* _YOUR ASSIGNMENT_
Please retype the text from every page in the listing below, keeping each line as it appears and leaving the pictures out.

* _DATA SUPPLIED_

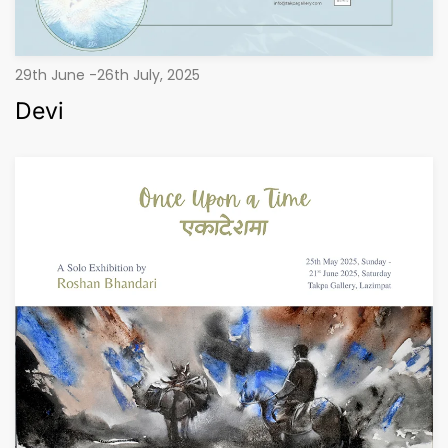
29th June -26th July, 2025
Devi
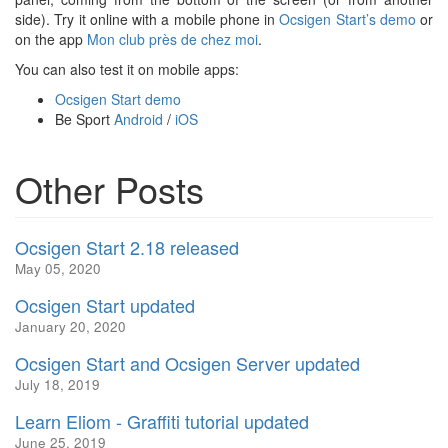
side). Try it online with a mobile phone in
Ocsigen Start’s demo
or
on the app
Mon club près de chez moi
.
You can also test it on mobile apps:
Ocsigen Start demo
Be Sport
Android
/
iOS
Other Posts
Ocsigen Start 2.18 released
May 05, 2020
Ocsigen Start updated
January 20, 2020
Ocsigen Start and Ocsigen Server updated
July 18, 2019
Learn Eliom - Graffiti tutorial updated
June 25, 2019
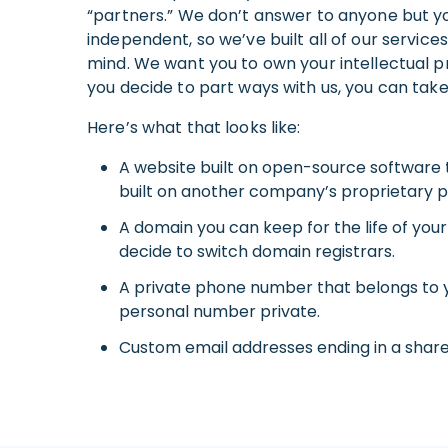
“partners.” We don’t answer to anyone but y
independent, so we’ve built all of our servic
mind. We want you to own your intellectual pr
you decide to part ways with us, you can take 
Here’s what that looks like:
A website built on open-source software 
built on another company’s proprietary p
A domain you can keep for the life of your
decide to switch domain registrars.
A private phone number that belongs to 
personal number private.
Custom email addresses ending in a shar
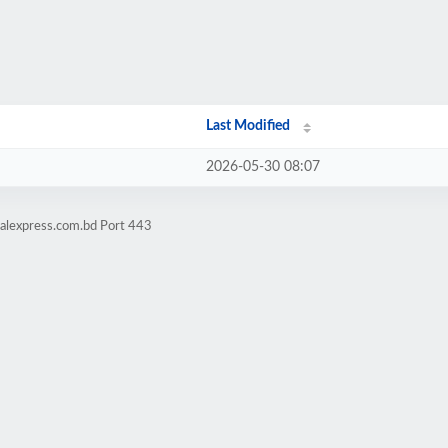
Last Modified
2026-05-30 08:07
talexpress.com.bd Port 443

* _ANSWER TO THE EXERCISE_
29th June -26th July, 2025
Devi
side). Try it online with a mobile phone in
Ocsigen Start’s demo
or
on the app
Mon club près de chez moi
.
You can also test it on mobile apps:
Ocsigen Start demo
Be Sport
Android
/
iOS
Other Posts
Ocsigen Start 2.18 released
May 05, 2020
Ocsigen Start updated
January 20, 2020
Ocsigen Start and Ocsigen Server updated
July 18, 2019
Learn Eliom - Graffiti tutorial updated
June 25, 2019
“partners.” We don’t answer to anyone but y
independent, so we’ve built all of our servic
mind. We want you to own your intellectual pr
you decide to part ways with us, you can take 
Here’s what that looks like:
A website built on open-source software 
built on another company’s proprietary p
A domain you can keep for the life of your
decide to switch domain registrars.
A private phone number that belongs to 
personal number private.
Custom email addresses ending in a shar
Last Modified
2026-05-30 08:07
talexpress.com.bd Port 443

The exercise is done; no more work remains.